«El gran patio estaba solitario y silencioso. En la huerta, separada por una tapia cubierta de rosas trepadoras, sentíase el trajín de la servidumbre y las voces de mando de mi tía.
—¡China trompeta! ¡Refregá bien esa olla!
Una pausa; los canarios cantaban alborozados. Un boyero que le habían traído del norte llenaba la casa con su silbo de oro.
Y de nuevo los gritos de mi tía:
—¡Y vos mulata zanguanga, qué hacés que no acabás de moler ese maíz!

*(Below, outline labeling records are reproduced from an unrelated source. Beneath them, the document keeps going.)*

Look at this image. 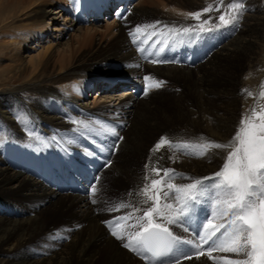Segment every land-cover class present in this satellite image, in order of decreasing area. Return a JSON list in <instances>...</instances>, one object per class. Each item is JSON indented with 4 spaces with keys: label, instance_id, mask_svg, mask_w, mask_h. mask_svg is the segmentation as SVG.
<instances>
[{
    "label": "bare ground",
    "instance_id": "obj_1",
    "mask_svg": "<svg viewBox=\"0 0 264 264\" xmlns=\"http://www.w3.org/2000/svg\"><path fill=\"white\" fill-rule=\"evenodd\" d=\"M80 1L0 0V75L21 80L0 93V264H146L122 245L126 231L143 223L136 219L148 207L140 189L163 176L152 168L174 169L176 179L170 182L186 184L213 177L227 155L225 149L203 156L196 149L169 146L155 151V144L161 137L175 144L227 143L243 115L264 107L259 95L264 73L258 78L261 71L251 60L264 28V7L258 0H239L243 9L229 25L220 24L219 16L230 18L237 10L229 5L238 0H165L167 12L155 8L159 0H136L126 2L120 20L104 17V24L76 20L72 14ZM210 5L212 10L203 13ZM194 12L202 13L199 20L188 15ZM206 19L205 28L227 33L195 66L140 58V48L133 44L154 32L157 38L166 36L173 27L198 31ZM145 25L155 27L135 33ZM24 47L29 49L26 54L20 52ZM145 76L150 79L145 81ZM117 79L128 81L119 92ZM154 80L165 83L154 88ZM143 81L149 83L147 93L136 92ZM73 120L89 128L73 131L78 127ZM77 165L90 181L83 194L65 192L66 175H55L62 169L72 172ZM117 192L120 197L113 196ZM121 203L129 206L120 208ZM204 203L207 223L204 217H211V206ZM129 213V227L123 221L112 229L109 218ZM168 226L178 236L193 238L179 225ZM188 251L175 256L180 264H220L207 256L197 259L194 252L192 259H183Z\"/></svg>",
    "mask_w": 264,
    "mask_h": 264
},
{
    "label": "snow or ice",
    "instance_id": "obj_2",
    "mask_svg": "<svg viewBox=\"0 0 264 264\" xmlns=\"http://www.w3.org/2000/svg\"><path fill=\"white\" fill-rule=\"evenodd\" d=\"M229 8H235L237 11L228 19L225 14H221L220 24L235 23L243 9V3L238 0L237 3L230 4ZM211 10L210 5L202 11L208 13ZM188 15L199 20L202 13L194 12ZM208 23L209 20H204L199 25V31L195 27H185L182 30L173 27L168 31L173 37L193 33L199 35L211 30L204 27ZM220 24H215L214 27L219 28ZM142 27L154 28L155 25L137 26L135 33H140ZM159 54V51H156L149 55L158 57ZM149 79L148 76L144 77L145 81ZM164 83L154 80L152 86L160 88ZM247 95L252 96L253 93L247 92ZM259 95L264 98V91ZM72 123L78 126L73 131L89 128L82 120H73ZM94 123L106 131L115 133L114 128L101 121ZM164 146L174 150L196 149L200 156L206 155L212 149H225L227 155L213 177L195 179L186 184L170 182L176 179L174 169L153 167L152 172L159 174L162 171L163 176L160 179H151L150 183H145L140 189L139 194L144 197L143 203L148 207L143 215L136 219L138 223H143L140 230L131 234L128 242L122 246L138 254H149L142 255V258L151 261V264H180V258L175 257V253L180 250L181 245H187L190 249L182 253L183 259H192L194 252L197 259L207 256L209 260H219L220 264H264V107L259 111L253 107L243 115L234 136L227 143L206 141L198 144H175L161 137L154 150L159 151ZM145 167L148 168V165ZM144 179L148 181V175H145ZM207 180L213 182L206 184ZM96 191L93 186L92 192ZM205 201L211 206V217H204L207 223H202L203 230L185 226L194 214L195 205ZM128 206L123 203L119 205L120 208ZM134 211L140 209L134 208ZM131 216L132 213H129L120 219L127 220ZM168 225L183 227L185 232H191L193 238L181 239ZM111 234L117 239H123L116 231ZM214 252L233 254L236 258L214 257Z\"/></svg>",
    "mask_w": 264,
    "mask_h": 264
},
{
    "label": "rangeland",
    "instance_id": "obj_3",
    "mask_svg": "<svg viewBox=\"0 0 264 264\" xmlns=\"http://www.w3.org/2000/svg\"><path fill=\"white\" fill-rule=\"evenodd\" d=\"M161 1H163V2H161L162 4H164V2H166L165 0H161ZM259 1V3L262 5V7H264V0H258ZM156 4V5H155ZM155 4H153L154 6H155V8L156 9H158V8H163L162 9V12H164V11H166L167 12V10H169V9H167V8H170V7H168L167 5H162V4H160V0H159V3L157 2V3H155ZM160 5L162 6V7H160ZM158 8H157V7ZM165 7V8H164ZM182 17L181 16H174V19L175 20H177V21H181V22H186L185 20H187L186 19V17L185 16H183V18L181 19ZM111 19H113V18H109V19H107V21H110ZM184 20V21H183ZM106 20H104V19H100V22L99 23H103L104 24V22H107ZM97 23V22H96ZM102 24V25H103ZM52 26V25H51ZM142 28H144V27H142ZM69 32V31H68ZM67 34H69V33H67ZM260 38H259V44H258V48L256 49V52H255V56L253 55V58L251 59V60H254V62H255V66H256V70L259 72V71H261V73H259V76H258V78H260L262 75H263V73H264V69H263V67H264V28L263 29H261V32H260ZM67 37V36H66ZM34 46V45H33ZM22 47V46H21ZM24 48H26V49H23V50H20V52L21 53H23V54H26L27 53V50H29V49H27V47H24ZM256 63H257V65H256ZM118 67H121V69L120 70H126V68L125 67H123V66H116L115 68L118 70ZM258 68V69H257ZM110 69V67H108L107 66V68H106V70H109ZM115 70V69H114ZM118 73H121V72H118ZM121 76L122 77H126L125 79H130V78H127V73H124V74H122L121 73ZM12 81V82H11ZM11 81H7L6 80V78H5V76H1L0 75V93L1 92H5V91H7V90H9V89H11L12 87H13V85H15V84H17L18 82H20L21 80L20 79H16V80H11ZM116 81V83L119 85L117 88H116V92H119V91H121L122 89H123V85H125V83L127 84L128 83V81L127 80H119V79H117V80H115ZM11 82V83H10ZM12 84V85H11ZM95 92H94V90H91L90 91V94L92 95V94H94ZM86 94H87V92H86ZM140 95V94H139ZM33 97V96H32ZM85 97V96H84ZM84 100V99H83ZM88 100H91L90 98H88ZM23 105V104H22ZM69 119H67V121H68ZM71 139H73V136H72V138ZM120 192L118 193L117 192V194H115V193H113V196H115V197H120ZM113 213V212H112ZM112 213H111V215H112ZM114 215V214H113ZM112 217H114V216H112Z\"/></svg>",
    "mask_w": 264,
    "mask_h": 264
}]
</instances>
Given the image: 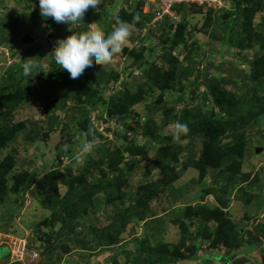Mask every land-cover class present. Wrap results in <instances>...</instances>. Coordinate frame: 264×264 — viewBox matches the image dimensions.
<instances>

Ya las gallinas te han comido la mitad. ¡Vas a ver cómo te pongo la paleta en su lugar, con una friega de “cáscara de novillo”!
Tenía la buena señora un arriador trenzado de cuatro por las artificiosas manos del maestro Pancho, y a las zurras que daba con esa máquina infernal llamaba “friegas de cáscara de novillo”.
Alguna vez, en mi niñez, he gustado esa medicina del alma, y declaro que mi tía sabía administrarla y que, a pesar de las opiniones contrarias de la moderna pedagogía, no había nada más eficaz contra las veleidades de los niños desobedientes o de las chinitas díscolas.» –Hugo Wast, La corbata celeste, 1923.